### What is expected
Could you transcribe all the entries exactly, omitting the pictures?

### Data records
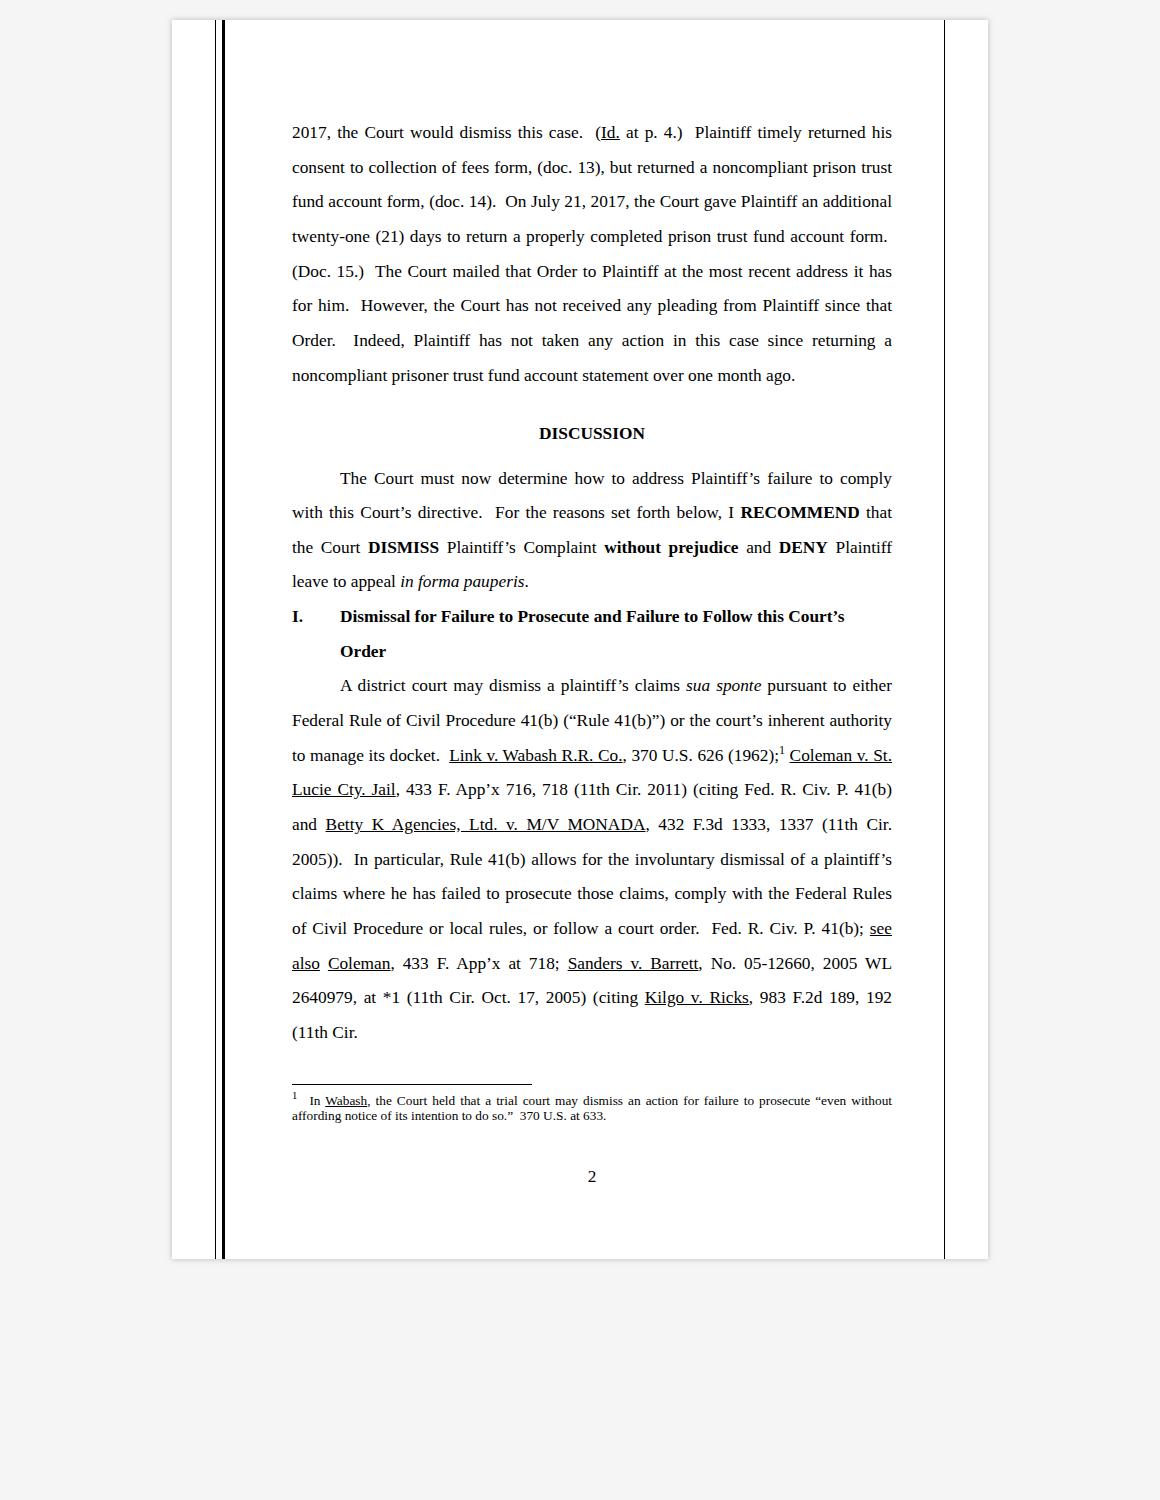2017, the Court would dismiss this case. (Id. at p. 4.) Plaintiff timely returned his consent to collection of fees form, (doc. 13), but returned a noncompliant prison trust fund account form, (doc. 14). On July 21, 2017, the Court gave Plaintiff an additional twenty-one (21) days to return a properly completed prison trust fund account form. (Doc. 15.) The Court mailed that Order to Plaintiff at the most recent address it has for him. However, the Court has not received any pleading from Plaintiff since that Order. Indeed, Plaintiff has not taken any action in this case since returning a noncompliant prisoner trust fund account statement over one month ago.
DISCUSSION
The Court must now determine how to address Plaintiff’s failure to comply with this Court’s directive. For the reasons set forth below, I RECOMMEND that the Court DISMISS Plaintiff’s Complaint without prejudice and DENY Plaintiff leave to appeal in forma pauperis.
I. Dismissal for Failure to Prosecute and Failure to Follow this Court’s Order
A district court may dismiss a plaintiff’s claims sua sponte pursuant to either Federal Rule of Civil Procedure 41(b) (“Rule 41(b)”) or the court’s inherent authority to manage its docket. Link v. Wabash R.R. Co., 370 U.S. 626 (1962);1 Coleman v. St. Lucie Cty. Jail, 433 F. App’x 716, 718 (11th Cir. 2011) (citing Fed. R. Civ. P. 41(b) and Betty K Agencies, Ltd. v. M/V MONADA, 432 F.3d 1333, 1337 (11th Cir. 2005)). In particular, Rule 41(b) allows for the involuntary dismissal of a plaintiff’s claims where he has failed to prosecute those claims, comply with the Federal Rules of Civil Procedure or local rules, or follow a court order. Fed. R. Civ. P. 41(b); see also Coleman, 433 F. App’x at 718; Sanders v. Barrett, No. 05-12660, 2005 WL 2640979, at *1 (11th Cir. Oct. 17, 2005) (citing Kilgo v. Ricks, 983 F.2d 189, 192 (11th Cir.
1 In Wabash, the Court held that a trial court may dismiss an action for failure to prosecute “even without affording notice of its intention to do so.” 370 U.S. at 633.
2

### Answer below
2017, the Court would dismiss this case. (Id. at p. 4.) Plaintiff timely returned his consent to collection of fees form, (doc. 13), but returned a noncompliant prison trust fund account form, (doc. 14). On July 21, 2017, the Court gave Plaintiff an additional twenty-one (21) days to return a properly completed prison trust fund account form. (Doc. 15.) The Court mailed that Order to Plaintiff at the most recent address it has for him. However, the Court has not received any pleading from Plaintiff since that Order. Indeed, Plaintiff has not taken any action in this case since returning a noncompliant prisoner trust fund account statement over one month ago.
DISCUSSION
The Court must now determine how to address Plaintiff’s failure to comply with this Court’s directive. For the reasons set forth below, I RECOMMEND that the Court DISMISS Plaintiff’s Complaint without prejudice and DENY Plaintiff leave to appeal in forma pauperis.
I. Dismissal for Failure to Prosecute and Failure to Follow this Court’s Order
A district court may dismiss a plaintiff’s claims sua sponte pursuant to either Federal Rule of Civil Procedure 41(b) (“Rule 41(b)”) or the court’s inherent authority to manage its docket. Link v. Wabash R.R. Co., 370 U.S. 626 (1962);1 Coleman v. St. Lucie Cty. Jail, 433 F. App’x 716, 718 (11th Cir. 2011) (citing Fed. R. Civ. P. 41(b) and Betty K Agencies, Ltd. v. M/V MONADA, 432 F.3d 1333, 1337 (11th Cir. 2005)). In particular, Rule 41(b) allows for the involuntary dismissal of a plaintiff’s claims where he has failed to prosecute those claims, comply with the Federal Rules of Civil Procedure or local rules, or follow a court order. Fed. R. Civ. P. 41(b); see also Coleman, 433 F. App’x at 718; Sanders v. Barrett, No. 05-12660, 2005 WL 2640979, at *1 (11th Cir. Oct. 17, 2005) (citing Kilgo v. Ricks, 983 F.2d 189, 192 (11th Cir.
1 In Wabash, the Court held that a trial court may dismiss an action for failure to prosecute “even without affording notice of its intention to do so.” 370 U.S. at 633.
2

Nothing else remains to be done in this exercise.